▶ _Text_
/---

What's happening here is knfsd older than 2.6.38 will return NFS4ERR_INVAL
for EXCHANGE_ID that has EXCHGID4_FLAG_BIND_PRINC_STATEID set in the
request.

Should the client's use of stateid/princ binding be optional/configureable?

Ben

2015-06-26 17:50:32

by J. Bruce Fields

[permalink] [raw]
Subject: Re: Mount regression between 4.0.4 client and 2.6.35 server

On Fri, Jun 26, 2015 at 08:17:30AM -0400, Benjamin Coddington wrote:
> On Thu, 18 Jun 2015, Trond Myklebust wrote:
>
> > On Thu, Jun 18, 2015 at 4:04 AM, Anders Blomdell
> > <[email protected]> wrote:
> > >
> > > I have a problem with a 4.0.4 client refusing to mount from a 2.6.35 server
> > > due to NFS4ERR_INVAL returned during nfs4_discover_server_trunking. See
> > > https://bugzilla.redhat.com/show_bug.cgi?id=1228272.
> >
> >
> > Why should we change the clients if the server is in clear and obvious
> > violation of the spec?
>
>
> What's happening here is knfsd older than 2.6.38 will return NFS4ERR_INVAL
> for EXCHANGE_ID that has EXCHGID4_FLAG_BIND_PRINC_STATEID set in the
> request.

Note that intentionally left off by default until 3.11, exactly because
I thought there was a high risk of incompatibility with future clients
at that point.

> Should the client's use of stateid/princ binding be optional/configureable?

So, perhaps there's other reasons for doing this, but we're not going to
justify it for compatibility with out-of-spec behavior in older
experimental server code.

Possibly more annoying is that Solaris servers (I don't know which
versions, I just have one report that says "Solaris 10") are also
returning GARBAGE_ARGS instead of NFS4ERR_MINOR_VERS_MISMATCH on
attempts to use 4.2.

--b.

2015-06-26 17:58:35

by Trond Myklebust

[permalink] [raw]
Subject: Re: Mount regression between 4.0.4 client and 2.6.35 server

On Fri, Jun 26, 2015 at 1:50 PM, J. Bruce Fields <[email protected]> wrote:
> On Fri, Jun 26, 2015 at 08:17:30AM -0400, Benjamin Coddington wrote:
>> On Thu, 18 Jun 2015, Trond Myklebust wrote:
>>
>> > On Thu, Jun 18, 2015 at 4:04 AM, Anders Blomdell
>> > <[email protected]> wrote:
>> > >
>> > > I have a problem with a 4.0.4 client refusing to mount from a 2.6.35 server
>> > > due to NFS4ERR_INVAL returned during nfs4_discover_server_trunking. See
>> > > https://bugzilla.redhat.com/show_bug.cgi?id=1228272.
>> >
>> >
>> > Why should we change the clients if the server is in clear and obvious
>> > violation of the spec?
>>
>>
>> What's happening here is knfsd older than 2.6.38 will return NFS4ERR_INVAL
>> for EXCHANGE_ID that has EXCHGID4_FLAG_BIND_PRINC_STATEID set in the
>> request.

\---

▶ _Extracted entries_
/---

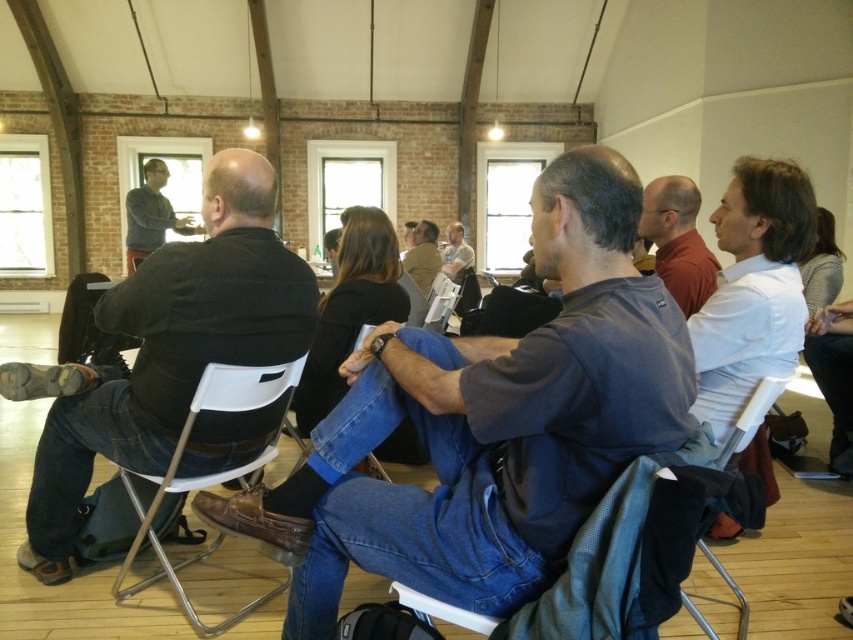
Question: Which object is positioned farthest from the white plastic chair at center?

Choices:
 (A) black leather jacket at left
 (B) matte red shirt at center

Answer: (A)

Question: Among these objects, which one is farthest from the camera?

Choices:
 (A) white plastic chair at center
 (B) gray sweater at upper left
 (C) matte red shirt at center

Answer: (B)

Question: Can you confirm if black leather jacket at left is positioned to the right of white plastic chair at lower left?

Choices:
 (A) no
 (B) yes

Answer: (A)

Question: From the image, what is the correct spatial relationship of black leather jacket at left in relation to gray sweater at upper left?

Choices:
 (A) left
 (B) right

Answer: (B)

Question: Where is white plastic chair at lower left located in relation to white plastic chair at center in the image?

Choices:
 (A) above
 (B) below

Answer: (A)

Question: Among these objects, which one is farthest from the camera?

\---

▶ _Your instructions_
In the NFS mount thread, condense the paragraph that begins "Possibly more annoying is that Solaris servers" into one shorter sentence that keeps its main facts.

▶ _Task answer_
Possibly more annoying, Solaris servers (versions unknown, with one report citing "Solaris 10") return GARBAGE_ARGS instead of NFS4ERR_MINOR_VERS_MISMATCH when 4.2 is attempted.